City trash collection leaves residents with cleaning job
We would like to respond to letter writer Ron Dexter's hope for clean streets like those in Canadian cities ("Study Canadian city for trash-free town," Dec. 31).
In our neighborhood of Charles Village, citizens pick up trash and leaves. In the spring and fall, neighborhood residents clean alleys and streets.
Our block gets together once a month to pick up trash and leaves as well as to plant bulbs and flowers.
One might think we live in the cleanest part of the city. And we might -- if it weren't for the Baltimore City trash collectors. Twice a week, the citizens of Baltimore get to pick up their trash again, after trash collectors have littered the alleys with paper, bottles and cans.
On Dec. 29, we saw just how our sanitation employees work. A trash bag was tossed at the trash truck. It missed the truck, and the contents spilled into the alley. The workers kicked the trash out of their way and kept on going.
We would love a clean city, and we work hard toward that end -- if only city workers would do their job. Just how many times do the citizens of Baltimore have to pick up the same trash before it actually goes to the dump?
The writers are Charles Village block captains.
More aggressive approach for city's drug problem
Baltimore City Councilman Martin O'Malley is on target regarding Baltimore's homicide and street violence.
It is common to observe open drug dealing in many neighborhoods. I recently followed a police car through West Baltimore. We passed people who were lined up buying drugs. The officer did not intervene. Was this public servant blind to the problem? Indifferent? Is the problem viewed as hopeless?
Public officials should beat a path to New York, Boston, Pittsburgh and Los Angeles to learn all they can. An aggressive social agenda aimed at zero tolerance for drug dealing and providing rehabilitation to those who want treatment are needed.
The drug problem must move to the top of the political agenda if our city is to survive socially, culturally and economically.
Jo M. Walrath, Baltimore
When human needs matter, nature has no rights
As to whether the bog turtle should interfere with plans for a highway bypass in Hampstead ("Tiny turtle poses a big roadblock," Jan. 14), I say this: If the bypass will save drivers even one minute of commuting time or avoid a single traffic accident, that is enough to justify the death of every bog turtle.
To sustain our lives, we must shape the earth to serve our needs. Nature has no rights.
Thomas A. Bowden, Millersville
Not all Republicans oppose 'smart growth'
While I concur with Calvert Institute president Douglas P. Munro's view that Maryland Republicans should present a pro-active agenda ("Back to basics for Maryland GOP," Jan. 13), his blanket statement that state Republicans are against the state administration's "smart growth" initiative to limit suburban sprawl is unfounded.
While some GOP elected officials may oppose "smart growth," others are ardent supporters.
****
Task instructions —
1. Transcribe the letters to the editor from "Jo M. Walrath, Baltimore" down to "sprawl is unfounded.", including both of those passages.
2. According to the letters to the editor, how often does the Charles Village block get together to pick up trash and leaves?
3. Decide whether each statement agrees with the letters to the editor, answering yes or no and quoting the deciding words: (a) The trash bag tossed on Dec. 29 missed the truck. (b) The police officer in West Baltimore stopped the people buying drugs. (c) Thomas A. Bowden writes from Hampstead.

Source material —
****
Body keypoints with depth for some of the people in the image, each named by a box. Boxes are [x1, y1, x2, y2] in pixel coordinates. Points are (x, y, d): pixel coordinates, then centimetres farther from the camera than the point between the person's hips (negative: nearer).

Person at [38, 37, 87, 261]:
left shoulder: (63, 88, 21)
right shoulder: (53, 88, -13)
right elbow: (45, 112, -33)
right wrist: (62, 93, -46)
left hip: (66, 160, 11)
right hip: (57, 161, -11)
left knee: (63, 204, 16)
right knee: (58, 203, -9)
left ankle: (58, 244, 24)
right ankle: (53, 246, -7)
****
Answers for each item —
1.
Jo M. Walrath, Baltimore
When human needs matter, nature has no rights
As to whether the bog turtle should interfere with plans for a highway bypass in Hampstead ("Tiny turtle poses a big roadblock," Jan. 14), I say this: If the bypass will save drivers even one minute of commuting time or avoid a single traffic accident, that is enough to justify the death of every bog turtle.
To sustain our lives, we must shape the earth to serve our needs. Nature has no rights.
Thomas A. Bowden, Millersville
Not all Republicans oppose 'smart growth'
While I concur with Calvert Institute president Douglas P. Munro's view that Maryland Republicans should present a pro-active agenda ("Back to basics for Maryland GOP," Jan. 13), his blanket statement that state Republicans are against the state administration's "smart growth" initiative to limit suburban sprawl is unfounded.

2. Once a month.

3.
(a) Yes: "It missed the truck, and the contents spilled into the alley."
(b) No: "The officer did not intervene."
(c) No: "Thomas A. Bowden, Millersville"